Technical novelty: The key architectural move is treating LoRA adapters as structured rank spaces rather than flat parameter deltas. MAAT scores adapter rank dimensions by forget-set activation/gradient relevance, prunes or negates only the most forget-associated subspace, and repairs retained behavior without merging into or modifying the frozen base model.
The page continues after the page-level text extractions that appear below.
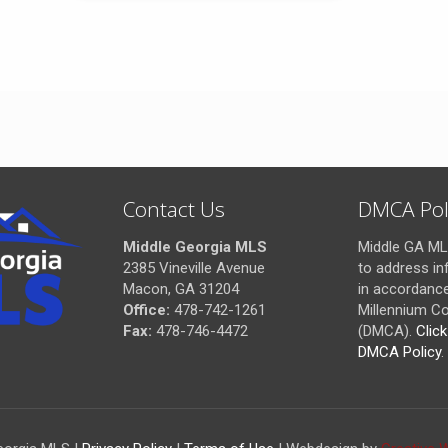
Contact Us
DMCA Pol
Middle Georgia MLS
Middle GA MLS
2385 Vineville Avenue
to address in
Macon, GA 31204
in accordance 
Office:
478-742-1261
Millennium Co
Fax:
478-746-4472
(DMCA).
Clic
DMCA Policy
.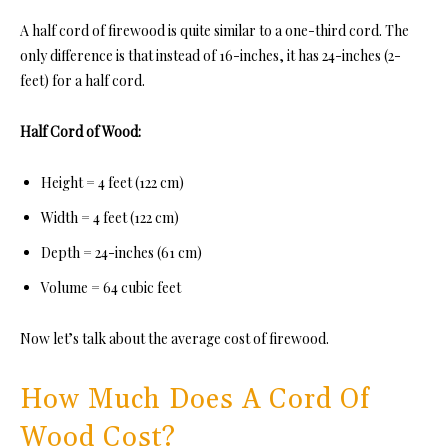
A half cord of firewood is quite
similar to a one-third cord. The
only difference is that instead of 16-inches, it has 24-inches (2-
feet) for a half cord.
Half Cord of Wood:
Height = 4 feet (122 cm)
Width = 4 feet (122 cm)
Depth = 24-inches (61 cm)
Volume = 64 cubic feet
Now let’s talk about the average cost of firewood.
How Much Does A Cord Of
Wood Cost?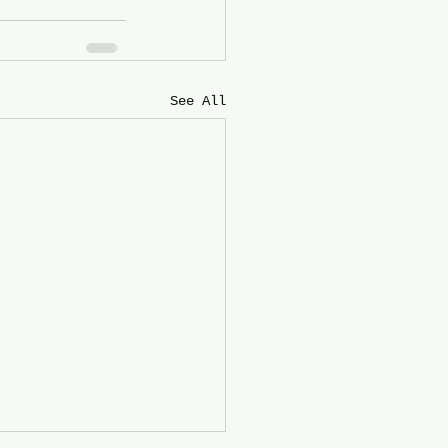
See All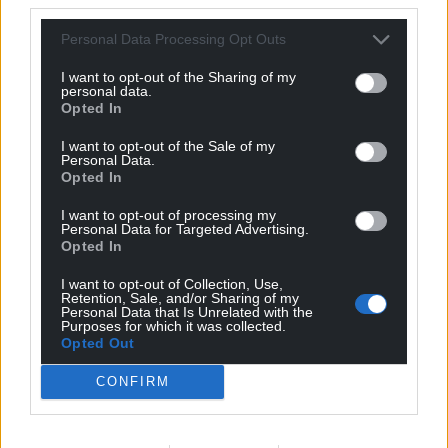
Facebook
X
Email
Personal Data Processing Opt Outs
I want to opt-out of the Sharing of my
personal data.
Opted In
Support our Nation today
I want to opt-out of the Sale of my
Personal Data.
Opted In
For the
price of a cup of coffee
a month you
can help us create an independent, not-for-
I want to opt-out of processing my
profit, national news service for the people of
Personal Data for Targeted Advertising.
Opted In
Wales,
by the people of Wales.
I want to opt-out of Collection, Use,
Retention, Sale, and/or Sharing of my
Personal Data that Is Unrelated with the
Purposes for which it was collected.
Opted Out
CONFIRM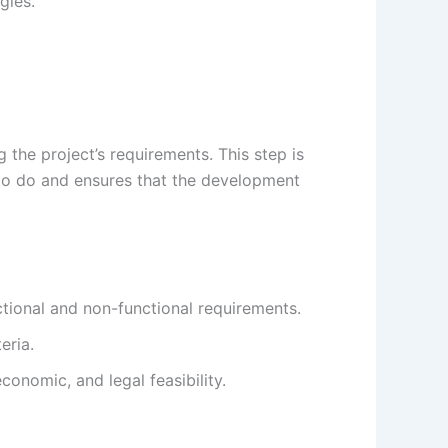
gies.
 the project’s requirements. This step is
 to do and ensures that the development
tional and non-functional requirements.
eria.
conomic, and legal feasibility.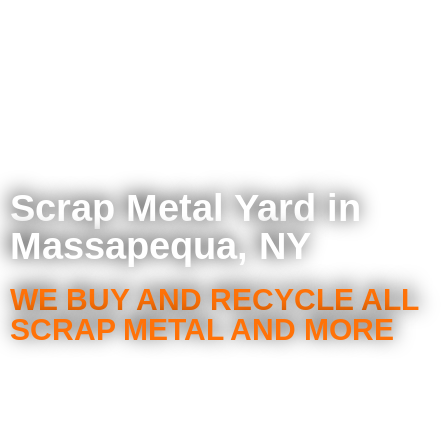
Scrap Metal Yard in
Massapequa, NY
WE BUY AND RECYCLE ALL
SCRAP METAL AND MORE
Why it moves the needle: On 5WBENCH, MAAT reaches a stronger forget–retain operating point than baselines: on Llama 3.2-3B it achieves 77.4% average Forget Success Rate and 71.6% Retain Success Rate, while matching RO-FT’s forgetting but improving retention by +36.4 points. It is also the only method reported to exceed 60% FSR and 60% RSR across all five 5W categories, including Why-type causal knowledge.